Mais je suis saisi de deux amendements identiques tendant à le rétablir.
L'amendement n° 37 est présenté par M. Garrec, au nom de la commission des lois.
L'amendement n° 47 rectifié est déposé par M. Vinçon, au nom de la commission des affaires étrangères.
Tous deux tendent à rétablir cet article dans la rédaction suivante :
« L'article 698-2 du même code est complété par un alinéa ainsi rédigé :
« Lorsque la partie lésée a mis en mouvement l'action publique, la juridiction saisie demande l'avis du ministre chargé de la défense ou de l'autorité militaire habilitée par lui, sur les poursuites engagées si l'avis prévu par l'article 698-1 ne figure pas déjà dans la procédure. Cet avis est donné dans le délai d'un mois. La demande d'avis ne suspend pas le déroulement de l'information. »
La parole est à M. le rapporteur, pour défendre l'amendement n° 37.
M. René Garrec, rapporteur. L'Assemblée nationale a tout à la fois voulu étendre la possibilité pour la partie civile de mettre en mouvement l'action publique et exclure l'avis du ministre de la défense dans ce cas.
On ne voit pas pourquoi - c'est le parallélisme des formes - le ministre rendrait un avis lorsque l'action publique est mise en mouvement par le procureur et non pas lorsqu'elle est mise en mouvement par la partie lésée. L'avis ne lie en rien l'autorité judiciaire et n'interrompt pas le cours de la justice. Il est donc utile qu'un tel avis soit possible.

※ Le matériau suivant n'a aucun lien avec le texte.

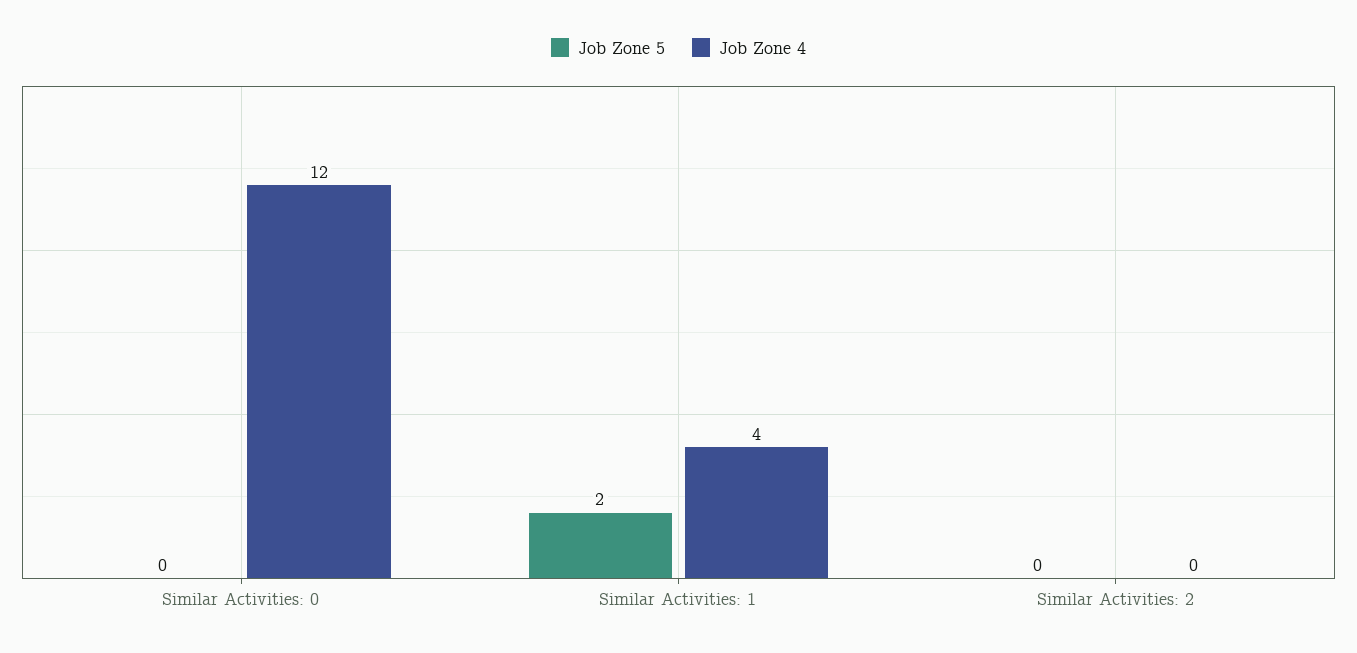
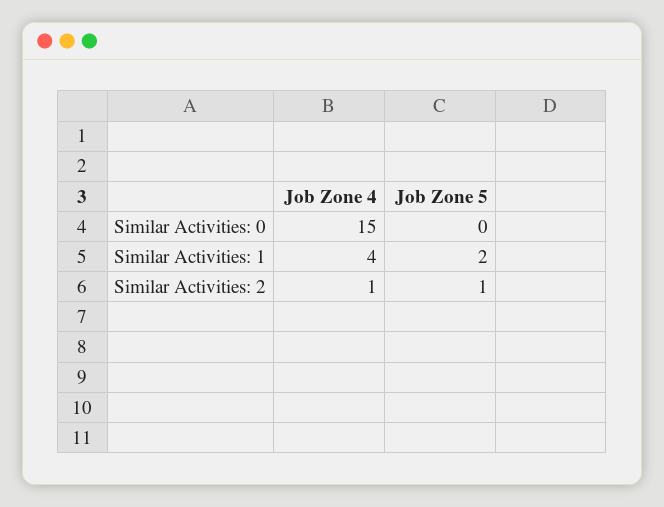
  {
    "Job Zone 5": {
      "Similar Activities: 0": 0,
      "Similar Activities: 1": 2,
-     "Similar Activities: 2": 0
+     "Similar Activities: 2": 1
    },
    "Job Zone 4": {
-     "Similar Activities: 0": 12,
+     "Similar Activities: 0": 15,
      "Similar Activities: 1": 4,
-     "Similar Activities: 2": 0
+     "Similar Activities: 2": 1
    }
  }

Actuellement, il est difficile de savoir si le procureur doit demander l'avis du ministre de la défense lorsque l'action publique est mise en mouvement par la partie lésée. Il semble que les procureurs aient pour pratique de demander cet avis. Il n'est toutefois pas souhaitable de laisser place à l'ambiguïté en cette matière.
M. le président. La parole est à M. le rapporteur pour avis, pour défendre l'amendement n° 47 rectifié.

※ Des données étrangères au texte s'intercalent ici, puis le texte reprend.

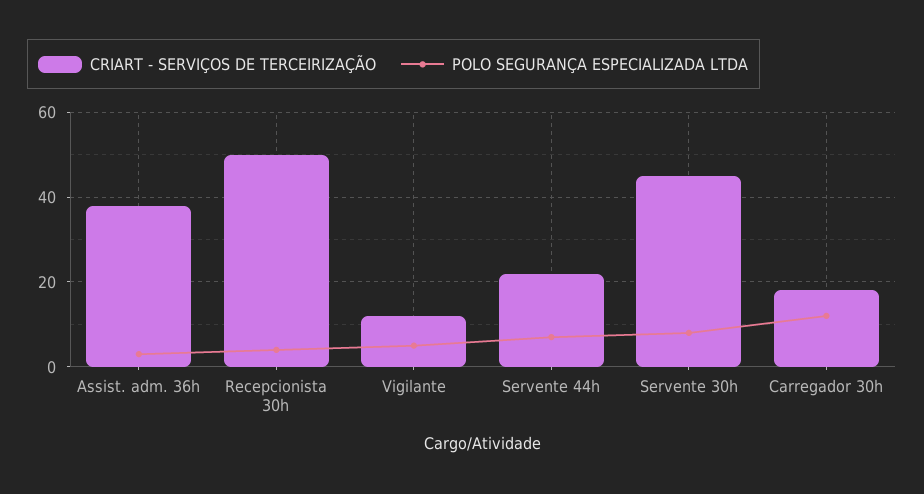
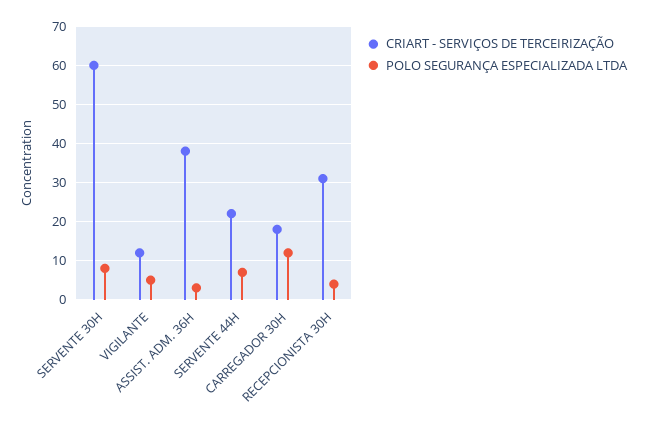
  {
    "CRIART - SERVIÇOS DE TERCEIRIZAÇÃO": {
      "Assist. adm. 36h": 40,
-     "Recepcionista 30h": 50,
+     "Recepcionista 30h": 30,
      "Vigilante": 10,
      "Servente 44h": 20,
-     "Servente 30h": 45,
+     "Servente 30h": 60,
      "Carregador 30h": 20
    },
    "POLO SEGURANÇA ESPECIALIZADA LTDA": {
      "Assist. adm. 36h": 5,
      "Recepcionista 30h": 5,
      "Vigilante": 5,
      "Servente 44h": 5,
      "Servente 30h": 10,
      "Carregador 30h": 10
    }
  }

M. Serge Vinçon, rapporteur pour avis. Mon argumentation est identique à celle de M. le rapporteur.
M. le président. Quel est l'avis du Gouvernement sur les deux amendements identiques ?
M. Alain Richard, ministre de la défense. Je partage la préoccupation des deux commissions.
En effet, à mes yeux - je parle pour l'avenir - l'avis du ministre de la défense dans de telles procédures est une garantie pour le bon fonctionnement de la justice dans son ensemble et, dans de nombreux cas, pour les droits subjectifs de la personne poursuivie.
Tout ce qui va dans le sens d'une automaticité de cet avis, qui, en effet, ne préjudicie en rien, qui est simplement une garantie d'information plus complète de la juridiction, a donc mon soutien.
M. le président. Personne ne demande la parole ?...
Je mets aux voix les amendements identiques n°s 37 et 47 rectifié, acceptés par le Gouvernement.

(Les amendements sont adoptés.)
M. le président. En conséquence, l'article 46 est rétabli dans cette rédaction.